Ele fica no cargo até o dia 23, pouco antes do Natal, e será substituído por Jeff Rosen, até então número 2 do departamento. O anúncio da saída, feito via redes sociais, como é praxe com Trump, ocorreu instantes após o Colégio Eleitoral confirmar a vitória do democrata Joe Biden nas urnas.

Nas últimas semanas, a relação entre Barr e o presidente ficou estremecida após o secretário reconhecer não ter havido fraude eleitoral generalizada que justificasse uma reversão da derrota do republicano.

O secretário de Justiça dos EUA, William Barr, e o presidente Donald Trump conversam ao desembarcarem do Air Force One - Mandel Ngan - 1º.set.20/AFP

Ainda assim, o anúncio da saída feito por Trump foi em tom cordial. “Tive uma reunião muito agradável com Bill Barr na Casa Branca. Nosso relacionamento tem sido muito bom, ele tem feito um excelente trabalho! Bill partirá pouco antes do Natal para passar as férias com a família”, escreveu o presidente.

A postagem, no Twitter, foi acompanhada da carta de demissão do secretário, na qual ele agradeceu o encontro com o presidente nesta segunda para "atualizá-lo sobre a análise do departamento de alegações de fraude na eleição de 2020 e como elas continuarão a ser investigadas".

“Estou muito honrado por você ter me chamado para trabalhar em sua administração. Tenho orgulho de ter desempenhado um papel nos muitos sucessos e realizações sem precedentes que você proporcionou ao povo americano”, continua Barr no texto.

Ao contrariar a batalha política, midiática e judicial armada por Trump para tentar reverter o resultado das eleições, o secretário afirmou que tanto seu departamento quanto o de Segurança Interna investigaram as denúncias feitas pela campanha do republicano, mas que não encontraram nenhum indício de fraudes.

Até pouco antes das eleições, o discurso de Barr estava alinhado com o do presidente, e o secretário chegou a levantar uma série de possíveis irregularidades durante entrevista à CNN em setembro.

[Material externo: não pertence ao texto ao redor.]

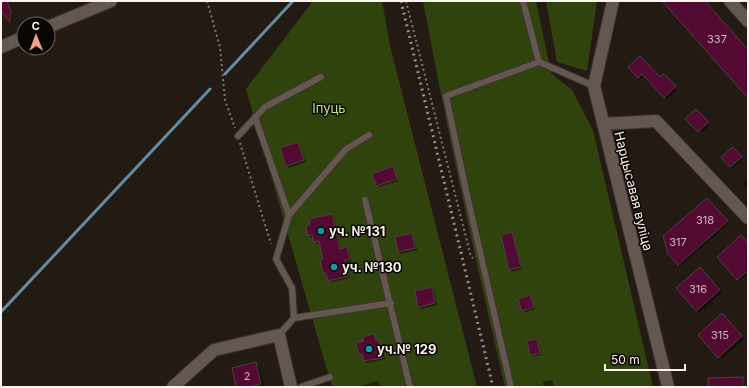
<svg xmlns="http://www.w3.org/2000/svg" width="749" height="388" font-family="Inter,sans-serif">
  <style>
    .green { fill: #31430d }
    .shadow { fill: #0007 }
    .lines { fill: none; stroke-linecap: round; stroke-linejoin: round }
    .stream { stroke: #608ca5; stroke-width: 3 }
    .building { fill: #530a32; stroke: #4c3f44 }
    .service-casing { stroke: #3c3431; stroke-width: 8 }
    .minor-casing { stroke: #3c3431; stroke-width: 14 }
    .path { stroke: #807772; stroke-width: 2; stroke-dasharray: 2 3; stroke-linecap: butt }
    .service { stroke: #635750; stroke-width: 6 }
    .minor { stroke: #635750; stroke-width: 12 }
    .rail { stroke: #958d87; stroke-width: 3; stroke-dasharray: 2 4; stroke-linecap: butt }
    .culture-dot { fill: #0f9aa8; stroke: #0a0604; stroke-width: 1.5 }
    .labels { text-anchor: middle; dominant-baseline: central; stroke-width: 3; stroke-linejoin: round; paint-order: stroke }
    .number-label { font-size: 11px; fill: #d0b8be }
    .park-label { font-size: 13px; fill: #bce47b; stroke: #0a0604 }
    .street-label { font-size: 13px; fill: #f9f2ed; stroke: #0a0604 }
    .poi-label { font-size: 13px; font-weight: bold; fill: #f9f2ed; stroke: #0a0604; text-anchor: start }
  </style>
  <rect width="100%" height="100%" fill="#241a14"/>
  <path class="green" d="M313,1H382L391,50L477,387H332L246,89Z
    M423,1H536L551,73L572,90L593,130L653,387H505C475,259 447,130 423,1Z
    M546,1H597L587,71L557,62Z"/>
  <path class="shadow" d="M5,1L8,2L12,14V23L1,10V3Z
    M630,67L660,78L664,75L677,89L667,99L644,76L641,79Z
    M696,110L710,125L701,133L687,119Z
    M298,144L300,146L306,162L289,168L287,166Z
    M732,148L743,159L732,168L722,157Z
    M392,168L394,170L398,181L379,187L377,185Z
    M748,179V188L743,183Z
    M707,199L729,223L680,266L669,254Z
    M332,215L334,217L341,250L347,248L349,250L351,261L347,262L350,278L331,282L329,280L328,275H326L324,273V260L320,243L317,244L314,237L311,238L309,236L307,227Z
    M511,233L513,235L522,269L512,272L510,270Z
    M411,234L413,236L417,250L401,254L399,252L396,238Z
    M748,244V274L740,281L718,257Z
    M700,268L722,292L699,313L677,288Z
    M432,288L434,290L437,305L421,309L419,306Z
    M530,297L532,299L535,309L525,312L523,310Z
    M722,315L744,339L721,359L699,335Z
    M373,335L377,341H378L380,343L385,359L367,363L363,356L360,354L365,341Z
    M537,340L539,343L541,355L533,356L530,354Z
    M256,364L259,367L264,387H237Z
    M742,378L744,380V387H709Z
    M551,380L553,382L554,387H544L543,382Z
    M377,381L381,387H357Z"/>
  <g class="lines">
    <path class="stream" d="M225,74L293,1
      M1,312L210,89"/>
  </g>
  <path class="building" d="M1,1H7L11,11L10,22L1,11Z
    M662,1H705L748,50V98Z
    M640,56L660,77L664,74L676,86L664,98L642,74L638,78L628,67Z
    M696,109L709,122L698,132L685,119Z
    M298,142L304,160L286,166L280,148Z
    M733,147L742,157L730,167L721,157Z
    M393,166L397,179L376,186L372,174Z
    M707,198L728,221L678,265L668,254L663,236Z
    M332,214L340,249L347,247L350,259L345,260L349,276L328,281L326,273H323L320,260L323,259L319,241L314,242L312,235L308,236L306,226L310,225L309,219Z
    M512,232L521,267L509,270L501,235Z
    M412,233L415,248L398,252L395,237Z
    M741,235L748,243V271L737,280L717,257Z
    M700,267L720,290L696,311L676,288Z
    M432,287L435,303L418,307L415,291Z
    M530,295L534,307L522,311L518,299Z
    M722,313L742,336L718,358L698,335Z
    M374,334L376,341L379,340L383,358L364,361L362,354L359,355L356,343L364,341L362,337Z
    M537,339L540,353L530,355L527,341Z
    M256,362L261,384L250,387H236L232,368Z
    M743,377V387H708V378Z"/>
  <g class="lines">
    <defs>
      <path id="service" d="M523,1L539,62L594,86
        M255,117L289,215
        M238,136L265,107L321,77
        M365,200L410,387
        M294,318L391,303
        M279,335L294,318L292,288L276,259L289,215L346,149L369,135
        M301,387L330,377
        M511,387L465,186L446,96L539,62"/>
      <path id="minor" d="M613,1L594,86L668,387
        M730,1L748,21
        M48,27L111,1
        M1,47L24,37
        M603,124L656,121L748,218
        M173,387L214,350L279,335L291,387"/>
    </defs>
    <use href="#service" class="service-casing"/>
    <use href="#minor" class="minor-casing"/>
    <path class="path" d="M207,1L220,47L225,100L235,128
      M406,1L471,257L473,258
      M240,143L271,244"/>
    <use href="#service" class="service"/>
    <use href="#minor" class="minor"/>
    <path class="rail" d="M401,1L493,387"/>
  </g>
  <g class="culture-dot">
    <circle cx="321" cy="231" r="4"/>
    <circle cx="334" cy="267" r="4"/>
    <circle cx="369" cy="349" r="4"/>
  </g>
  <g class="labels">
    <g class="number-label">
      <text x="717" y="39">337</text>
      <text x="705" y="220">318</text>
      <text x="678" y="242">317</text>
      <text x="698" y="289">316</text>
      <text x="720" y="335">315</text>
      <text x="247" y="376">2</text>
    </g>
    <g class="park-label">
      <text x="329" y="108">Іпуць</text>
    </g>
    <g class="street-label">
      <text transform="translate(634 191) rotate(76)">Нарцысавая вуліца</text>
    </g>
    <g class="poi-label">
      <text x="329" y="231">уч. №131</text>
      <text x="342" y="267">уч. №130</text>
      <text x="377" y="349">уч.№ 129</text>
    </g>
  </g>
  <rect width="749" height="388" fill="none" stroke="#f9f2ed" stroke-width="4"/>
  <g transform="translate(36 36) rotate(359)"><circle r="19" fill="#0a0604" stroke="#6a6461"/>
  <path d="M0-3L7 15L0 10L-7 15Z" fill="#f49d8b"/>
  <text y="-6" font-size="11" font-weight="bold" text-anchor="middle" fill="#f9f2ed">С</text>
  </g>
  <path d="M605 364v6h80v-6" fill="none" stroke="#f9f2ed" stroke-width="2"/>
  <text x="611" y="364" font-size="12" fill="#f9f2ed" stroke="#0a0604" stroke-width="3" paint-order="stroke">50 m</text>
</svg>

Na ocasião, disse que o voto pelos correios seriam mais vulneráveis a fraude —outra tese repetida por Trump e descartada por especialistas— e que a China poderia tentar interferir na votação —as agências de inteligência americanas apontaram, no entanto, que era mais provável que a Rússia tentasse algo.

Barr, que também foi secretário de Justiça no governo George Bush, foi visto inicialmente como uma figura estabilizadora na era caótica de Trump, mas essa expectativa caiu por terra quando ele mirou na própria investigação do Departamento de Justiça sobre as acusações de supostos laços entre a campanha do republicano e o governo russo nas eleições de 2016.

Em 9 de novembro, seis dias após a eleição deste ano, ele autorizou procuradores federais a investigarem as acusações de fraude eleitoral antes mesmo que os resultados fossem oficialmente confirmados.

Antes, as regras do Departamento de Justiça estabeleciam que os procuradores deviam esperar o fim do processo de certificação para entrar com ações. Após a divulgação da mudança nas diretrizes, o então diretor responsável pela investigação de crimes eleitorais na pasta, Richard Pilger, pediu demissão.